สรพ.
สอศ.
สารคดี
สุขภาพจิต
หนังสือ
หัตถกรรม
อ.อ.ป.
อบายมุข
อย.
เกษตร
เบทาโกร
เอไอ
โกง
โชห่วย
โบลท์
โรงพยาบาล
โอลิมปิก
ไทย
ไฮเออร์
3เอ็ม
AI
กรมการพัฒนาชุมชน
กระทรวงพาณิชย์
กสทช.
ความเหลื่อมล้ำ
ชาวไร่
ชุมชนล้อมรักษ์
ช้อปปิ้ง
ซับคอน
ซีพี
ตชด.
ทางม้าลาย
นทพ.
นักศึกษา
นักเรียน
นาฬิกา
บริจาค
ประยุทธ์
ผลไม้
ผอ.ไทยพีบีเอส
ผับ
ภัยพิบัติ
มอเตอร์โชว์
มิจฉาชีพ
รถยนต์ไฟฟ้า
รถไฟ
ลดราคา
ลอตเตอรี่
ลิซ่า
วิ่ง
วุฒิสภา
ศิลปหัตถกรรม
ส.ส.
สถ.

About this exercise:
The records above must be written out again exactly.

Answer for the task:
สรพ.
สอศ.
สารคดี
สุขภาพจิต
หนังสือ
หัตถกรรม
อ.อ.ป.
อบายมุข
อย.
เกษตร
เบทาโกร
เอไอ
โกง
โชห่วย
โบลท์
โรงพยาบาล
โอลิมปิก
ไทย
ไฮเออร์
3เอ็ม
AI
กรมการพัฒนาชุมชน
กระทรวงพาณิชย์
กสทช.
ความเหลื่อมล้ำ
ชาวไร่
ชุมชนล้อมรักษ์
ช้อปปิ้ง
ซับคอน
ซีพี
ตชด.
ทางม้าลาย
นทพ.
นักศึกษา
นักเรียน
นาฬิกา
บริจาค
ประยุทธ์
ผลไม้
ผอ.ไทยพีบีเอส
ผับ
ภัยพิบัติ
มอเตอร์โชว์
มิจฉาชีพ
รถยนต์ไฟฟ้า
รถไฟ
ลดราคา
ลอตเตอรี่
ลิซ่า
วิ่ง
วุฒิสภา
ศิลปหัตถกรรม
ส.ส.
สถ.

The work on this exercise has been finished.